Badlands addresses the ’60s counterculture given the bleak benefit of hindsight. Rather than go wide – adapting his taut screenplay into epic – Malick set his sites on Dustbowl America. And in so doing he achieves a sense of voyeurism, if not a brilliant satire on the nature of celebrity, itself.
Badlands is equal parts Manson and Starkweather, with a shot of Easy Rider in between. What’s more, it came along during a time when Terrence Malick still had something left to prove – long before the ornery director would abandon linear construction altogether; long before a lot of A-list talent would openly disparage him in the press.
Right time. Right place. Right vehicle.

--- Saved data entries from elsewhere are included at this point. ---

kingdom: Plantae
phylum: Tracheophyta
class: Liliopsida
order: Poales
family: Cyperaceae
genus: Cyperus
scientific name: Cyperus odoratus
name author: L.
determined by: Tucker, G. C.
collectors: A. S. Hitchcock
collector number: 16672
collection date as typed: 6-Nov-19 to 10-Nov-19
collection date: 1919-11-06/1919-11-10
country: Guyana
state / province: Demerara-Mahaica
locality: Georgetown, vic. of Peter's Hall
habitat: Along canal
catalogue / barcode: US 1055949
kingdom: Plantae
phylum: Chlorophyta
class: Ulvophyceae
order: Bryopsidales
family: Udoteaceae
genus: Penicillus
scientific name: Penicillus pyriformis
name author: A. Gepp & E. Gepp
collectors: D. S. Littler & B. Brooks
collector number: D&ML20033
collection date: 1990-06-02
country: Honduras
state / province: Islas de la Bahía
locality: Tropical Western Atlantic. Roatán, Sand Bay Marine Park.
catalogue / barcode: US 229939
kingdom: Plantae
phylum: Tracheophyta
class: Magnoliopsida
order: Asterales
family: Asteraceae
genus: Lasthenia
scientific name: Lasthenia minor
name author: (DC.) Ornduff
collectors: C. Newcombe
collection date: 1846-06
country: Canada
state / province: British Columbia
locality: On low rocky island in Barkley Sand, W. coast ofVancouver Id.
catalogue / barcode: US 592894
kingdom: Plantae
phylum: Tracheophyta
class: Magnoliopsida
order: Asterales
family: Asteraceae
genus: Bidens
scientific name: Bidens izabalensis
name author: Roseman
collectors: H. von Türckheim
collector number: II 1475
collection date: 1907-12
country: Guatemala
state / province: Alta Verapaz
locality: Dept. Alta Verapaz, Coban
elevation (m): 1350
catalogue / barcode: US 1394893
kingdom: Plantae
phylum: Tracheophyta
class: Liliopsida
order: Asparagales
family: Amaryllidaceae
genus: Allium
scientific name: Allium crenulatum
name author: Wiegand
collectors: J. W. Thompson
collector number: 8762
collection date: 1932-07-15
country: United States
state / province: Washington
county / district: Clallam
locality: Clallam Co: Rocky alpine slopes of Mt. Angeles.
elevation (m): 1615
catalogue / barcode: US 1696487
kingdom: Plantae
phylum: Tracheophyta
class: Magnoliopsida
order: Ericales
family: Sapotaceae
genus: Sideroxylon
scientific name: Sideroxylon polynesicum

That’s Badlands.
There was, of course, the prudent casting of Martin Sheen and Sissy Spacek – most notably the wide-eyed Sheen, caught square in the deep throes of his big moment. In the 40 years since, Sheen has never, ever come off better – not in Apocalypse, not in Gandhi, and almost certainly not in Bobby. Sheen’s performance via Badlands plays like a thesis in restraint. His character appears as both lover and lothario; a beautiful loser wrought with magnetism and grace.
From a screenplay perspective, Malick sneaks in tidy references to modern gadgetry along the way – the early Dictaphone, the Videograph, and (most impressively) the Stereocticon. He incorporates a soundtrack featuring “Gassenhauer” (later used as the basis for Hans Zimmer’s score from True Romance), “Love is Strange” (later used in Dirty Dancing), and Nat King Cole’s “A Blossom Fell”. And, then, of course, Malick draws us in via that astonishing sequence on the lawn – (i.e., “I saw her standin’ on her front lawn/Just a twirlin’ her baton …” ).
Springsteen’s Nebraska, while representing the most overt of mainstream references, is also very far from the only work to pay homage. You can find unique aspects of Malick’s film sprinkled throughout Natural Born Killers, The Outsiders, and (perhaps most notably) A Perfect World. You can find Badlands tucked inside the nuance of Spring Breakers and The Wire. And – assuming you’ve got a stringent eye for such matters – you can more than likely find Badlands simmering just beneath the murky surface of Aurora, if not Columbine, Newtown, and Angelus Oaks, California (among others). Now 40 long years down the line, Badlands is still a haunting reminder of just how far ahead Terrence Malick really was, and just how much he has since fallen behind.